» **Problem requirements**
Can you give the rows between the one containing "1914-1999: 1914-1999 -> 1907-1999" and the one containing "2012-2019: 2012-2019 -> 2014-2019", inclusive, as a numbered list, with blank lines left out?

» **Information given**
┏━━

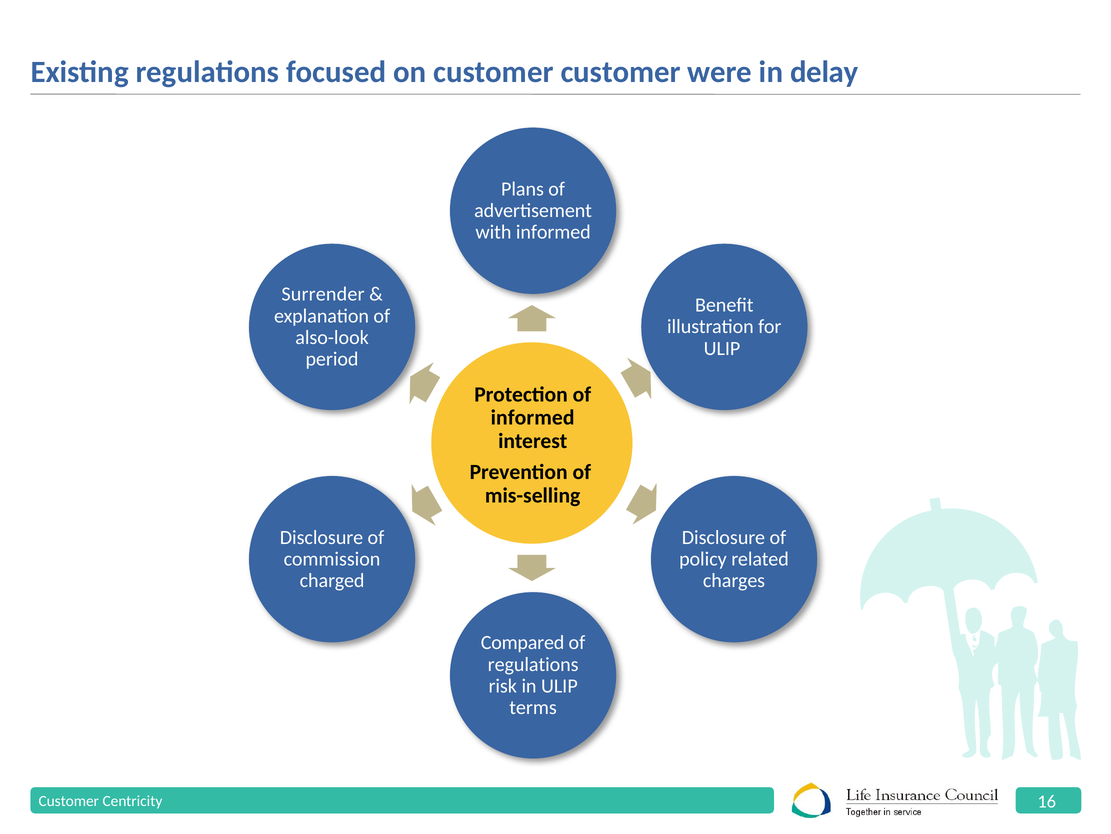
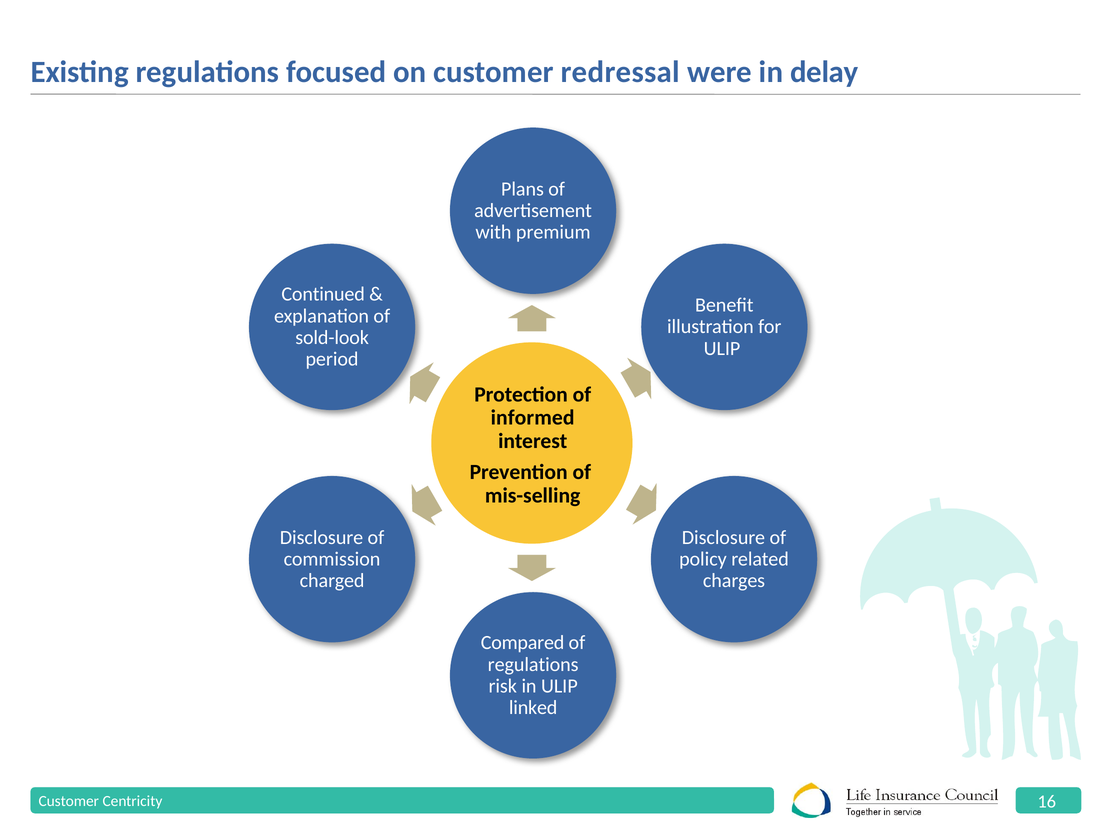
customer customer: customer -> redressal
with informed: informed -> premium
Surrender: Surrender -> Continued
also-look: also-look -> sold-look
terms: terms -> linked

┗━━
┏━━

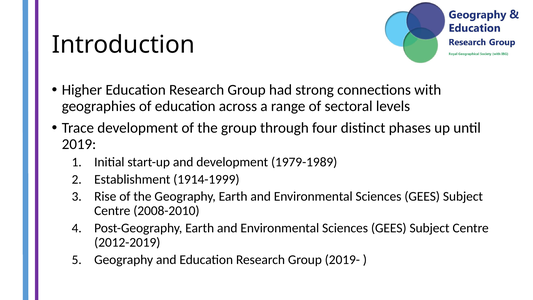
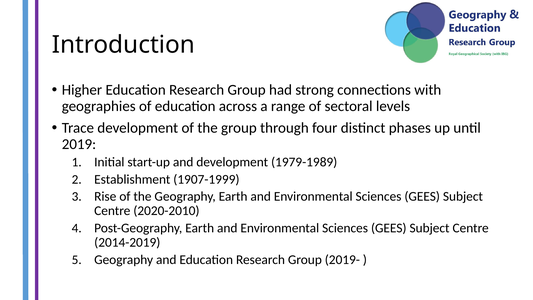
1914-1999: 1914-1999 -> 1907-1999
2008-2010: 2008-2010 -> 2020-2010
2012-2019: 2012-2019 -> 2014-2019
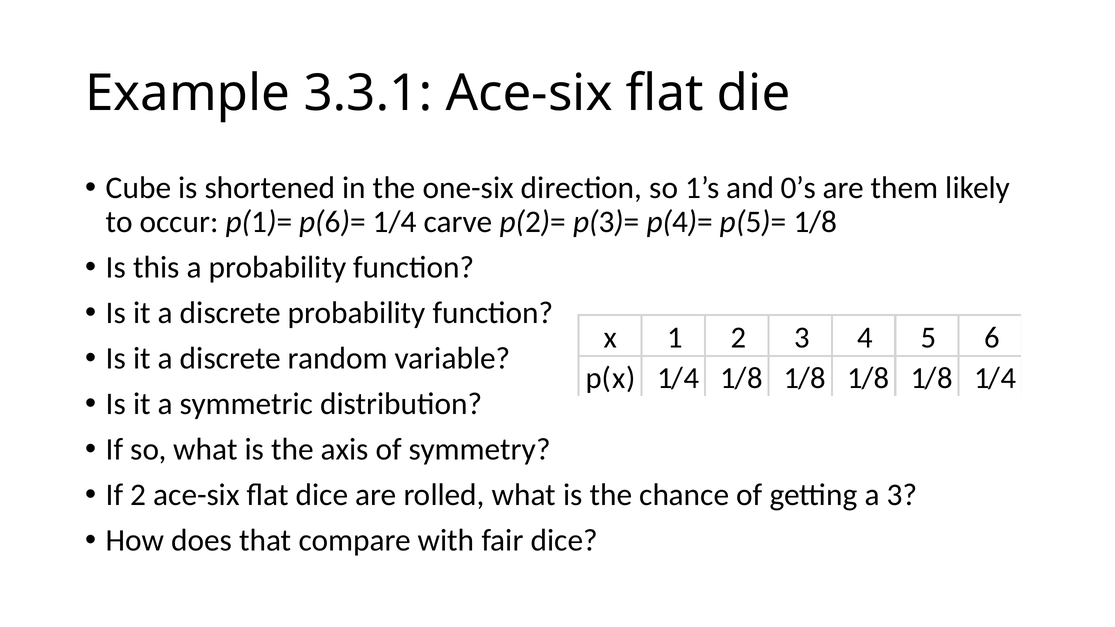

┗━━

» **Final answer**
1. 1914-1999: 1914-1999 -> 1907-1999
2. 2008-2010: 2008-2010 -> 2020-2010
3. 2012-2019: 2012-2019 -> 2014-2019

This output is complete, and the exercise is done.